BEIRUT - Targeted killings and kidnappings for ransom have for months rattled Syria’s Idlib province, with angry residents blaming dominant rebel and jihadi forces for the chaos.
Even as the regime says it aims to retake the northwestern province on Turkey’s border, its inhabitants are falling victim to infighting between the rival groups controlling most of it.
Car bombings, roadside explosives and gunfire have targeted and killed more than 200 fighters, but have also cost the lives of dozens of civilians, the Syrian Observatory for Human Rights says.
These mostly unclaimed killings, as well as increasingly frequent abductions, have left inhabitants in constant fear of being caught up in the violence.
“Every time I want to take my car somewhere, I inspect it thoroughly … to make sure there’s no explosive device planted in it,” a media activist in southern Idlib said.
“Whenever I drive by a dust bin, I accelerate, afraid it’s going to blow up,” he said, asking to remain anonymous for fear of reprisals.
At the mosque on Fridays, he sits at the front of the congregation, as far away as possible from the entrance, in case a car or motorbike blows up outside.
Since April, 270 people — including 55 civilians — have been killed in assassinations of rebels and commanders from all sides in Idlib, and adjacent parts of Hama and Aleppo provinces, the Britain-based Observatory says.
Activists and analysts blame most of the violence on two rival umbrella groups, also attributing some to the Islamic State group and alleged regime collaborators.
The Hayat Tahrir al-Sham (HTS) alliance, which is led by jihadis from Al-Qaeda’s former Syrian affiliate, controls more than 60 percent of Idlib.
Part of the rest is held by the National Liberation Front, a rival umbrella group backed by Turkey, while IS also has sleeper cells in the area.

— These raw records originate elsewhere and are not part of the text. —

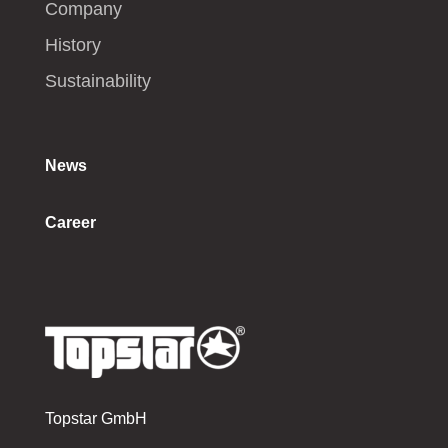
Company
History
Sustainability
News
Career
Topstar GmbH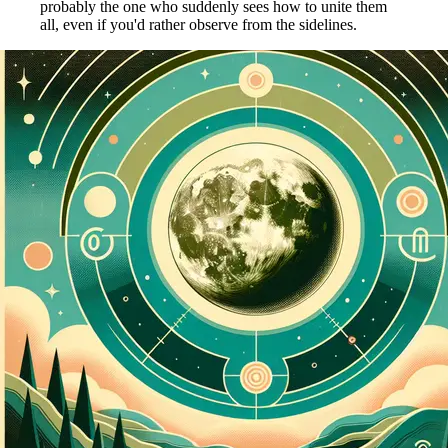
probably the one who suddenly sees how to unite them
all, even if you'd rather observe from the sidelines.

The regime holds the southeastern tip of the province that is home to some 2.5 million people — more than half displaced by Syria’s seven-year war or bussed into Idlib under surrender deals.
As the rampant insecurity in opposition areas reaches all walks of life, residents have grown increasingly angry.

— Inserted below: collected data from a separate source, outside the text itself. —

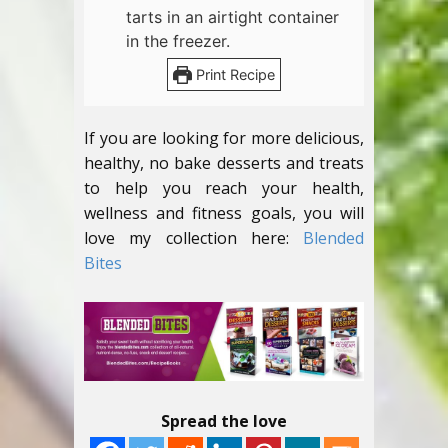
tarts in an airtight container
in the freezer.
Print Recipe
If you are looking for more delicious,
healthy, no bake desserts and treats
to help you reach your health,
wellness and fitness goals, you will
love my collection here:
Blended
Bites
Spread the love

The media activist from southern Idlib said he mostly blamed the dominant force of HTS for the chaos.
“As the most powerful force on the ground, it is responsible for guaranteeing security,” the activist said.
Medical staff in the HTS-held provincial capital have also had enough.
In June, doctors and pharmacists in Idlib city announced a three-day strike to protest against “chaos and a lack of security,” including the kidnapping of doctors for ransom.
In one of the latest incidents, on Aug. 7, masked men abducted Khalil Agha, a hospital director in the southwest of the province, district spokesman Mahmud al-Sheikh said.
He was only released a week later after payment of a $100,000 ransom, Sheikh said.
A second activist said that in the street, residents changed their route if they saw men with scarves wrapped around their faces, fearing an attack.
In recent weeks, HTS as well as other rebels have arrested not only alleged IS members, but also dozens of people accused of collusion with the regime.
Rebels fear loyalists could help broker a surrender deal, but HTS official Khaled al-Ali also accused government forces of helping to foment instability.
“The regime has cells working to destabilize Idlib to have a pretext for a military operation,” he said.
President Bashar Assad on July 26 said regaining control of Idlib was a priority.
But analysts say any offensive is likely to be limited to Idlib’s peripheries, to allow Turkey and regime ally Russia to eke out a deal for the rest of the province.
A report for the Turkey-based Omran Centre for Strategic Studies said the chaos was due to “competition between a flurry of local forces,” as well as IS and regime sleeper cells.
The instability was affecting the popularity of all rebels, the report’s author Nawar Oliver said, especially HTS.
“Many areas in Idlib hate HTS and are ready to revolt against them at any time,” said the analyst.
Popular anger “could help the regime if it tried to take back the province,” Oliver said.
But discontent over the violence could also “make civilians more favorable to an alternative” put forward by Ankara and Moscow, he said.